The former mayor of Melitopol, Ivan Federov, who was himself abducted by Russian forces and later freed in a prisoner exchange before ending up in exile, said that people he was in contact with still in the city were trying to determine whether anyone was injured in the attack and who might have directed it.

Pro-Kremlin authorities in the city blamed Ukrainian partisans for the explosion, which they said had injured two people.

“This morning there was a terrorist attack aimed at destabilizing the peaceful life of the city,” Melitopol’s Russia-installed authorities said in a statement on Telegram. According to the statement, a car packed with explosives exploded in the city center at 7:40 a.m., injuring two “humanitarian aid” volunteers, a 28-year-old woman and a 25-year-old man.

“The Ukrainian government continues its war on the civilian population and the infrastructure of cities,” the statement said, adding that an investigation was underway.

Russia’s Investigative Committee, the equivalent of the F.B.I., also issued a statement saying that it would look into the explosion, which it blamed on “Ukrainian saboteurs” and said had gone off while humanitarian aid was being distributed. It said three people were injured, including two volunteers who were hospitalized.

It was not possible to independently verify the details of the attack.

Mr. Federov, the former mayor, said that whoever was responsible for the blast, the attack underscored the level of local opposition that Russia would continue to face.

“The ground will burn” in Melitopol, he said, until Russians “leave the city.”

The attack comes as the Ukrainian military is engaged in a counteroffensive to reclaim territory in the neighboring region of Kherson.

Large swaths of the provinces of Kherson and Zaporizka — where Melitopol is the second-largest city — were taken by Russian forces early in the war. While major towns and cities in the region were spared the widespread devastation wrought on population centers in northern and eastern Ukraine, the Russian occupation has grown more repressive with time, according to witnesses who have fled.

There are no precise estimates of the population remaining in Russian-controlled territory across the two regions, and the path to escape has grown increasingly treacherous.
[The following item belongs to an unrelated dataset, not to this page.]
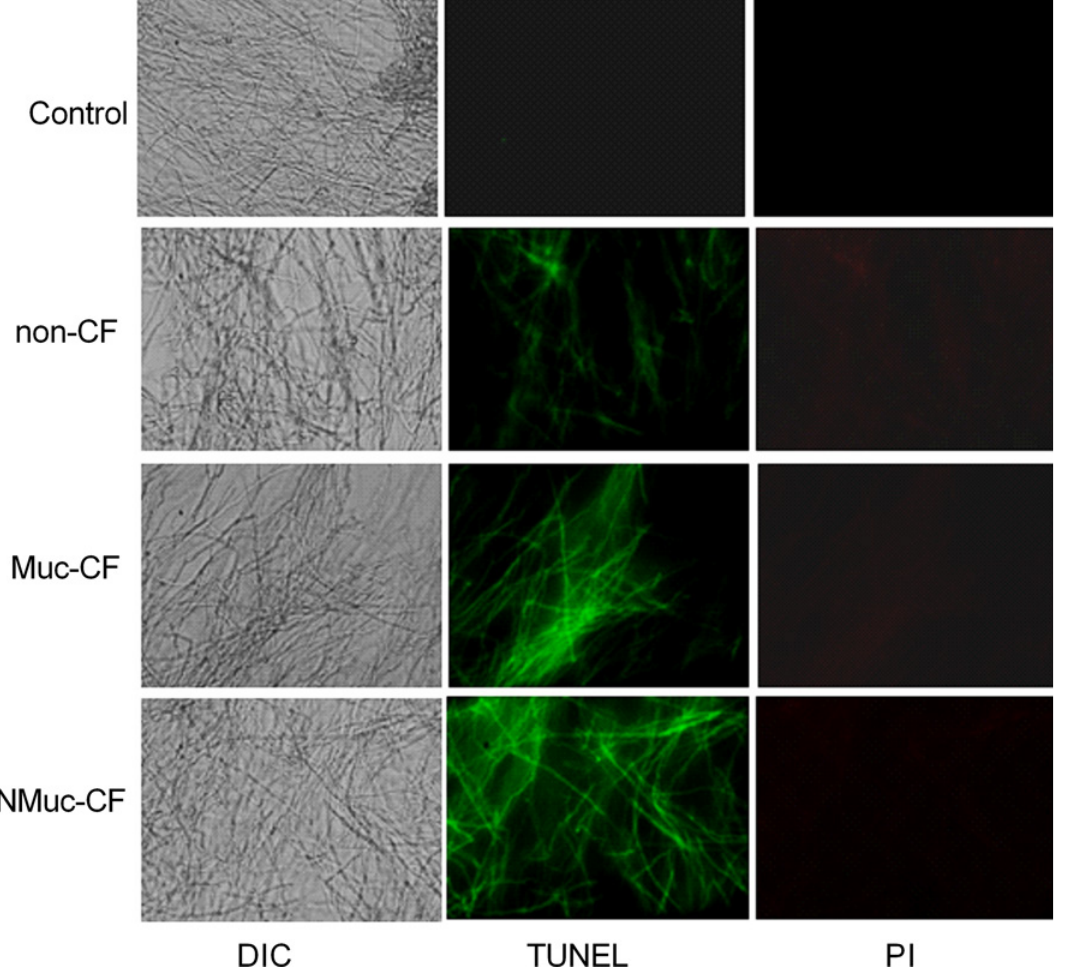
Fig 3. Culture filtrates of P . aeruginosa leads to DNA fragmentation and membrane disruption in preformed A . fumigatus biofilms, as shown by TUNEL assay and membrane integrity by propidium staining (PI). Fluorescence images of DNA fragmentation of preformed A . fumigatus biofilms treated with biofilm culture filtrates of non-CF, Muc-CF, and NMuc-CF P . aeruginosa . DIC: differential interference contrast.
Ukrainian officials estimate that only about half of the peacetime population remains — which could mean more than one million people.
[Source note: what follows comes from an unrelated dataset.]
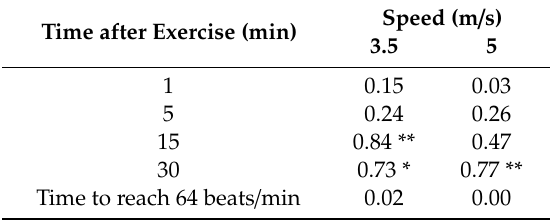
Table 6. Coe ffi cient of determination (r 2 ) and level of significance of the relationship between resting heart rate and recovery heart rate after 60 min of exercise at 3.5 m / s and 5 m / s (seven horses). Speed (m / Time after Exercise (min)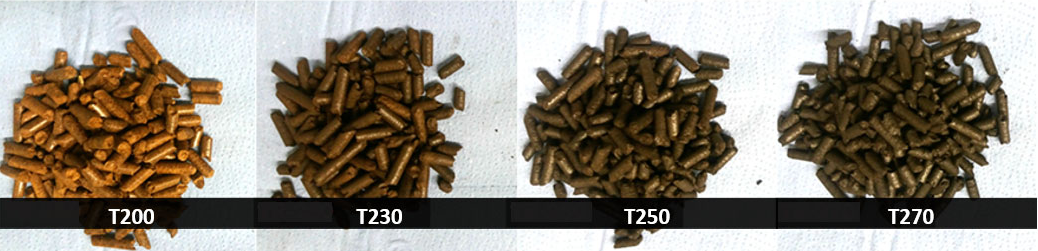
Figure 4. Torrefied wood pellets obtained from torrefaction process.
As reports grow of Russian soldiers kidnapping local officials and other potential threats to the Russian occupation, there has been a corresponding rise in reports of partisan violence.

Serhii Kuzan, head of the Ukrainian Center for Security and Cooperation, which specializes in military analytics, told Radio Liberty on Friday that the resistance movement in the occupied territories had grown and, while largely autonomous, was supported by the state.

“It all started with hundreds of informants. Now it is thousands and thousands of people in each area who perform a completely different range of actions, ranging from informing our defense forces about the movement of enemy equipment, enemy personnel, including leadership, the movement of patrols and more,” he said.

He said partisans were attacking Russian warehouses and Russian patrols as well as targeting “the top leadership of the occupying forces, even the general staff as well, and of course collaborators.”

Those claims were impossible to independently verify.